Throughput Metrics Documentation
This document describes the inference throughput metrics automatically logged by LMMS-Eval chat models during evaluation.
Overview
LMMS-Eval chat models automatically log detailed timing metrics during inference to help users understand model performance characteristics. These metrics are logged at the INFO level and provide insights into end-to-end latency, token generation speed, and other performance indicators.
Metrics Explained
Core Timing Metrics
- E2E (End-to-End Latency): Total time from request submission to response completion (in seconds)
- TTFT (Time to First Token): Time from request submission until the first token is generated (in seconds)
- TPOT (Time Per Output Token): Average time to generate each output token after the first (in seconds)
- Speed (Inference Speed): Token generation rate calculated as 1/TPOT (tokens per second)

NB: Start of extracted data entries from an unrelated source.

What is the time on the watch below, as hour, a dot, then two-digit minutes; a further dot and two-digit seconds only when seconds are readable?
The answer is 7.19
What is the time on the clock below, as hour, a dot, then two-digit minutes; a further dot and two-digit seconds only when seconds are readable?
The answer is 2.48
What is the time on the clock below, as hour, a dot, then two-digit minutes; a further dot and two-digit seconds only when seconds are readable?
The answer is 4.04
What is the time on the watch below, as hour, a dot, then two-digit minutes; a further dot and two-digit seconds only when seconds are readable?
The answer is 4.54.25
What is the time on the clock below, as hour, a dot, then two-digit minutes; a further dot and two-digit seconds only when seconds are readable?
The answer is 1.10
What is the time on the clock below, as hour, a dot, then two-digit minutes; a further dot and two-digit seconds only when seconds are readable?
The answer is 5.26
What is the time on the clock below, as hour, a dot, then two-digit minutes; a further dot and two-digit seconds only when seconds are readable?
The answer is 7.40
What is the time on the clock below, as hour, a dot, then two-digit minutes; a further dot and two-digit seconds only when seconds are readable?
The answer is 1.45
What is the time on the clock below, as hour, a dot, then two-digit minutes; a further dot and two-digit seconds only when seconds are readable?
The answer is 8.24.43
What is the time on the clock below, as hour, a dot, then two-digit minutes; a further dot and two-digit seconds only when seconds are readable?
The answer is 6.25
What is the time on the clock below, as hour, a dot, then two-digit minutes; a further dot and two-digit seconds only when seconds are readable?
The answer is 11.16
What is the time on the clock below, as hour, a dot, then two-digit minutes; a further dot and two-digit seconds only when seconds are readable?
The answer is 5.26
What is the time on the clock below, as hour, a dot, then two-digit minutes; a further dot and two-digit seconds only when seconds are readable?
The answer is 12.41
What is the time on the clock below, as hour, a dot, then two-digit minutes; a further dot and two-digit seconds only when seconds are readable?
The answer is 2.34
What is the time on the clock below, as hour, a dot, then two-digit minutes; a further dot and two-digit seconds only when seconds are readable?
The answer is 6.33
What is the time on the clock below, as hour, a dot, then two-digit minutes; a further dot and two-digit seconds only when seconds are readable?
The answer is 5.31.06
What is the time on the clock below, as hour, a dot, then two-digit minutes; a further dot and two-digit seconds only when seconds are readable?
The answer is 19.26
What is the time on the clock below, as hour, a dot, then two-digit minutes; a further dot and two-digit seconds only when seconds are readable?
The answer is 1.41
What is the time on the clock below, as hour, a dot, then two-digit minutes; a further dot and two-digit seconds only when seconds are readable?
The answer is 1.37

- Output Tokens: Number of tokens generated in the response
Batch Metrics
For models that process multiple requests in batches:
- Batch Summary: Aggregated metrics across all outputs in a batch
- Total Time: Total batch processing time
- Total Tokens: Sum of all output tokens in the batch
- Avg Speed: Average throughput across the entire batch (tokens/s)
Log Format Examples
Individual Output Metrics
Output 0 - E2E: 2.145s, TTFT: 0.215s, TPOT: 0.048s, Speed: 20.8 tokens/s, Output tokens: 42
Batch Summary Metrics
Batch summary - Total time: 2.145s, Total tokens: 128, Avg speed: 59.7 tokens/s
Single Request Metrics (Non-batched)
Inference metrics - E2E: 1.823s, TTFT: 0.182s, TPOT: 0.052s, Speed: 19.2 tokens/s, Output tokens: 32
Supported Models
The following chat models automatically log throughput metrics:
- sglang_runtime (
/lmms_eval/models/chat/sglang.py) - vllm_chat (
/lmms_eval/models/chat/vllm.py) - llava_hf_chat (
/lmms_eval/models/chat/llava_hf.py) - openai_compatible_chat (
/lmms_eval/models/chat/openai_compatible.py) - qwen2_5_vl_chat (
/lmms_eval/models/chat/qwen2_5_vl.py) - huggingface_chat (
/lmms_eval/models/chat/huggingface.py)
Usage
Throughput metrics are automatically logged during evaluation - no additional configuration is required. To view the metrics:
- Command Line Output: Metrics appear in real-time during evaluation
- Log Files: Metrics are written to log files if logging is configured
- Log Level: Ensure logging level is set to INFO or lower to see metrics
Example Evaluation Command
python -m lmms_eval \
--model sglang_runtime \
--model_args model=Qwen/Qwen2.5-VL-3B-Instruct \
--tasks mme \
--batch_size 4 \
--log_samples \
--output_path ./results
Metric Calculation Details
TTFT Calculation
- Available from model: Uses actual first token timestamp when provided
- Estimated: When unavailable, estimated as 10% of total inference time
TPOT Calculation
- Formula:
(E2E_latency - TTFT) / (output_tokens - 1) - Single token responses: Uses full E2E latency as TPOT
- Batch processing: Divides total batch time by number of outputs
Speed Calculation
- Formula:
1 / TPOT(when TPOT > 0) - Edge cases: Set to 0 for single-token responses or zero TPOT
Performance Analysis
Interpreting Metrics
- High TTFT: May indicate model loading, prompt processing, or scheduling delays
- High TPOT: Suggests slower token generation, possibly due to model size or hardware limitations
- Low Speed: Indicates throughput bottlenecks in token generation
- E2E vs TTFT+TPOT: Large differences may suggest batching overhead or system delays
Optimization Insights
- Reduce TTFT: Optimize prompt processing, use model caching, improve scheduling
- Reduce TPOT: Use faster hardware, optimize model inference, adjust batch sizes
- Batch Efficiency: Compare individual vs batch metrics to assess batching benefits
Troubleshooting
Missing Metrics
- Ensure model supports throughput logging (see supported models list)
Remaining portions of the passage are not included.